Energy Reform? Then Don’t Follow California.

Joanna Schroeder

Many states look to California to set the stage for environmental and energy reform. They passed the first greenhouse gas emissions legislation. They passed the Low Carbon Fuel Standard. But not so fast. They are bankrupt. They still have some of the worst air pollution in the country. They still have “brownouts” when it rains.

treesLet me give you an example of why California should not set the stage for energy reform. Just today, Biofuels Digest reported that BlueFire Ethanol, a waste -to -energy biofuels company primarily using wood waste, is relocating its second facility from California to Mississippi. Why? A $1 million a year tax hike plus after two years, difficulty getting the permits through. Oh, and did I mention that the DOE threatened to pull its $40 million funding if the project wasn’t sped up?

So BlueFire has sped up. In Fulton, Mississippi.

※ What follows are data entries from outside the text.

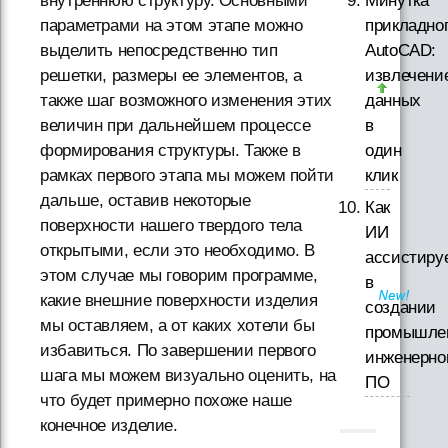
Минутка
внутреннюю структуру. Основными
прикладно
параметрами на этом этапе можно
AutoCAD:
выделить непосредственно тип
извлечени
решетки, размеры ее элементов, а
данных
также шаг возможного изменения этих
в
величин при дальнейшем процессе
один
формирования структуры. Также в
клик
рамках первого этапа мы можем пойти
дальше, оставив некоторые
Как
поверхности нашего твердого тела
ИИ
открытыми, если это необходимо. В
ассистиру
этом случае мы говорим программе,
в
какие внешние поверхности изделия
создании
мы оставляем, а от каких хотели бы
промышле
избавиться. По завершении первого
инженерно
шага мы можем визуально оценить, на
ПО
что будет примерно похоже наше
конечное изделие.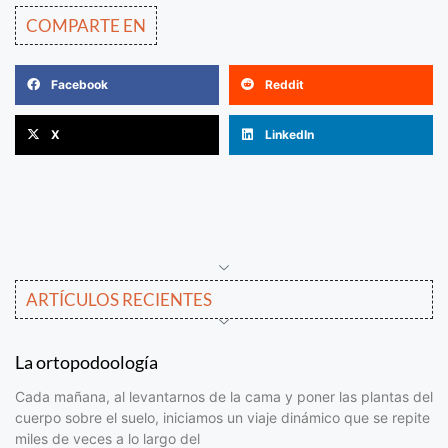
COMPARTE EN
Facebook
Reddit
X
LinkedIn
ARTÍCULOS RECIENTES
La ortopodoología
Cada mañana, al levantarnos de la cama y poner las plantas del
cuerpo sobre el suelo, iniciamos un viaje dinámico que se repite
miles de veces a lo largo del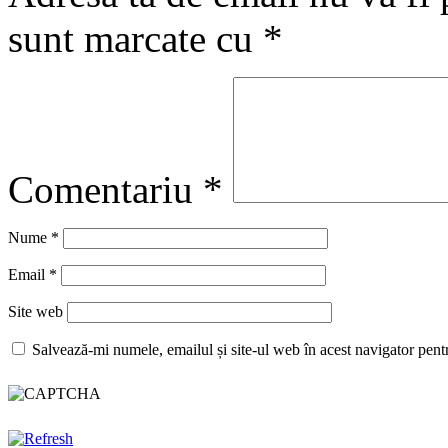
sunt marcate cu
*
Comentariu
*
Nume
*
Email
*
Site web
Salvează-mi numele, emailul și site-ul web în acest navigator pent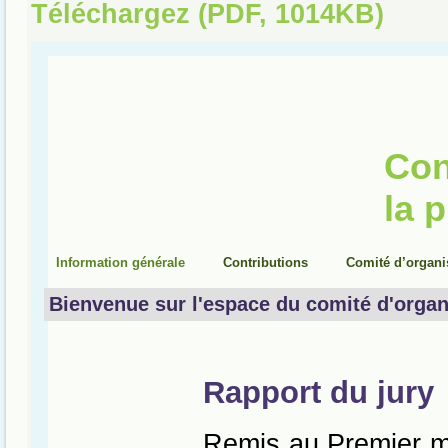
Téléchargez (PDF, 1014KB)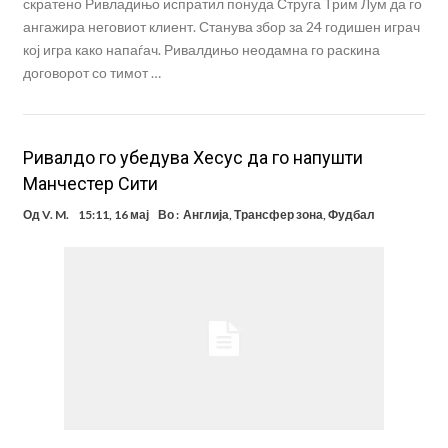
скратено Ривладињо испратил понуда Струга Трим Лум да го
ангажира неговиот клиент. Станува збор за 24 годишен играч
кој игра како напаѓач. Ривалдињо неодамна го раскина
договорот со тимот …
Ривалдо го убедува Хесус да го напушти
Манчестер Сити
Од
V. M.
15:11, 16 мај
Во :
Англија
,
Трансфер зона
,
Фудбал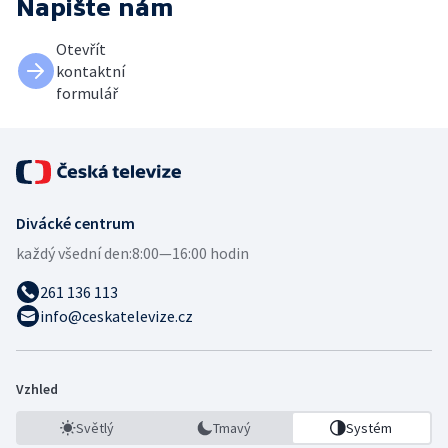
Napište nám
Otevřít
kontaktní
formulář
Divácké centrum
každý všední den:
8:00—16:00 hodin
261 136 113
info@ceskatelevize.cz
Vzhled
Světlý
Tmavý
Systém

“We wanted to move quicker, and DOE said we needed to move quicker than we were able to in California,” said BlueFire CEO Arnie Klann in the Digest. “The Economic Development people in Mississippi, and in Itawamba county, welcomed us, and facilitated the project in every way. After going through a 20-month process with our Lancaster facility in California, we expect to be done with permitting by the end of the first quarter, after starting in July, and we have already located an off-take partner for our ethanol, upriver in the Memphis area.

While the plant relocation is great news for Mississippi, it’s sad news for California which will now lose nearly $8.3 million is tax revenue. And let’s face it. This is not the only biofuels project to flee California, nor will it be the last one. If our country is really commited to energy reform then it must not follow the ways of states like Califonia, but follow the lead of states like Mississippi that are welcoming biofuels projects with open arms.